Le grand problème de la diplomatie française, c'est le peu d'intérêt que les Français lui accordent.Les déclinologues professionnels déplorent souvent la perte d'influence de la France à travers le monde. Ils regrettent ses incohérences ou fustigent le manque de moyens de sa politique étrangère. Leurs critiques, certes, ne sont pas infondées, mais le conservatisme qui marque leurs regrets ne suffit pas à nous faire avancer. Et l'une des ambitions de cet article est, précisément, d'identifier les points sur lesquels il conviendrait de réformer notre doctrine ou d'accroître nos moyens. Mais il y a un préalable : je crois qu'il est impossible de mener une politique étrangère puissante et ambitieuse sans susciter l'adhésion de l'opinion publique. Or une partie de la population française et de nos dirigeants craignent l'avenir autant qu'ils redoutent la réforme.

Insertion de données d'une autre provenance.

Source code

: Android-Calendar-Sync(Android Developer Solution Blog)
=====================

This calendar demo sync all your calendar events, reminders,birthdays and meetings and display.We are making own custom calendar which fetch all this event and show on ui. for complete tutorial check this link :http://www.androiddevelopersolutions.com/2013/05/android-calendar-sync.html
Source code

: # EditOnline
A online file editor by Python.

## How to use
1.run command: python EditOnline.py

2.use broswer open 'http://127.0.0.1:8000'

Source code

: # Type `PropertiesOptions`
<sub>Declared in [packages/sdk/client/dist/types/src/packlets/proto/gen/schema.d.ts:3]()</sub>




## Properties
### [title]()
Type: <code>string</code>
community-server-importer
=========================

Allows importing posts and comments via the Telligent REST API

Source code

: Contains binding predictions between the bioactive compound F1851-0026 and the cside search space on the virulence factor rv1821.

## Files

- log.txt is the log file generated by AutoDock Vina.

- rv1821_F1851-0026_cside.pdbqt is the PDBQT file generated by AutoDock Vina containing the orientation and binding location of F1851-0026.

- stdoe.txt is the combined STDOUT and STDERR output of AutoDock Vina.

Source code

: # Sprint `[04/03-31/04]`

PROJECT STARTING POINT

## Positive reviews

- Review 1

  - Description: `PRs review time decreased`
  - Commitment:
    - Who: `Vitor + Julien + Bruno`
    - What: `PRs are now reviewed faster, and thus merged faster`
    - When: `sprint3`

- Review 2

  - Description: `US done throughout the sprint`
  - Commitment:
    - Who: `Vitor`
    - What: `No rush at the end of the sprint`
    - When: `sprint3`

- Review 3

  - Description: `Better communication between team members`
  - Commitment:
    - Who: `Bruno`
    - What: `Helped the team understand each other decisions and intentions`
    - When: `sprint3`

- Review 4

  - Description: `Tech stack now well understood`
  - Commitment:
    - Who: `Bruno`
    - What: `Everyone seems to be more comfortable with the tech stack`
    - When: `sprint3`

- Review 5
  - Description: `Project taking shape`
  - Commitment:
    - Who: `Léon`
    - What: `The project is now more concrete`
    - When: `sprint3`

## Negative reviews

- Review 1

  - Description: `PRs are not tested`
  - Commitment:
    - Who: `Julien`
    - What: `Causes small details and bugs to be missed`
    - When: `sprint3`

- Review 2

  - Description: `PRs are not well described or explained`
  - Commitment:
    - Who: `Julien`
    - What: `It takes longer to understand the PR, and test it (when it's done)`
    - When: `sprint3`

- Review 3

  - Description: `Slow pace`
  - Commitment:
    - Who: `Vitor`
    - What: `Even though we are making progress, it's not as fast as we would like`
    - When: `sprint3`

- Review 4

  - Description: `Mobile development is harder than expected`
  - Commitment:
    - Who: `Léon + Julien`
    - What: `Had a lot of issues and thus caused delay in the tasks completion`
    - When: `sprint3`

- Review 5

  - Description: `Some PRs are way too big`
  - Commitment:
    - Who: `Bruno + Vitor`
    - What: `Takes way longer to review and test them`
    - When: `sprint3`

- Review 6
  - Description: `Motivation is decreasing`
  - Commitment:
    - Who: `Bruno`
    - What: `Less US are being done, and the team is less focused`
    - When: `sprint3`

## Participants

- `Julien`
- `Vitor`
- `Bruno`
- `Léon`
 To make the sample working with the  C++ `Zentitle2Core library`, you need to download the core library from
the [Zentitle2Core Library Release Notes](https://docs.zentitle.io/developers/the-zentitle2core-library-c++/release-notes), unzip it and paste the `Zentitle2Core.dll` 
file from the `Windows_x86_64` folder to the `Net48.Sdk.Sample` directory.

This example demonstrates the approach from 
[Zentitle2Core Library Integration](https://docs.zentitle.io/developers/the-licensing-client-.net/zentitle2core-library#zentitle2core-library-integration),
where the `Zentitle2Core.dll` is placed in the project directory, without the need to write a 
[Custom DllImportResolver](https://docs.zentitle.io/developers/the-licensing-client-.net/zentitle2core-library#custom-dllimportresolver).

Une politique étrangère, ce n'est pas seulement une accumulation de directives rédigées au Quai d'Orsay et transmises aux ambassades dans le secret des correspondances. Pas plus qu'il ne s'agit exclusivement de mettre en application les ordres tombés du sommet de l'Olympe, de cet Élysée où réside, selon une interprétation discutable de la Constitution, le responsable de nos activités hors Hexagone : le président de la République. Comme si la politique étrangère était sans rapport avec nos activités et nos stratégies intérieures. Si la mondialisation teinte toutes nos décisions sociales ou industrielles, la réciproque est vraie : intérieur et extérieur ne fonctionnent qu'ensemble. La diplomatie de demain se construit comme une affaire citoyenne : elle doit d'abord convaincre chez soi.
Une politique étrangère est un dessein collectif, fondé sur des valeurs communes et nourri par des ambitions partagées ; le reflet d'une société aux opinions diverses ; la résultante des actions individuelles de tous ceux qui se sentent partie prenante au rayonnement d'un pays et véhiculent ses valeurs - des ONG aux ministres, des entrepreneurs aux universitaires, des médecins aux militaires...
Notre action internationale est aujourd'hui trop timide, trop incohérente et trop peu explicitée pour que nous puissions seulement espérer recueillir autour d'elle sinon un élan collectif, au moins un assentiment affirmé.
Nous sommes enfermés dans des débats internes, repliés sur des angoisses obsidionales qui nous conduisent à ne considérer le monde qu'avec une méfiance empreinte de mépris. Pis : alors même que les enjeux qui régissent notre quotidien obéissent de plus en plus à des données internationales, des dirigeants démagogues tentent de nous faire croire que nous pourrions dresser d'improbables frontières pour nous protéger d'un « ailleurs » forcément anxiogène et d'une immigration jugée nocive par principe. Nous refusons de nous adapter parce que nous craignons d'y perdre nos avantages et/ou de nous perdre nous-mêmes. Le « non » français au traité constitutionnel a été révélateur de cette évidence. La perte d'adhésion à l'Europe a entraîné une prévisible perte d'influence de la France à Bruxelles. Les thèses britanniques triomphent, celles-là mêmes que les partisans du refus prétendaient combattre. Que se passe-t-il sur la planète ? La France tient-elle encore son rang?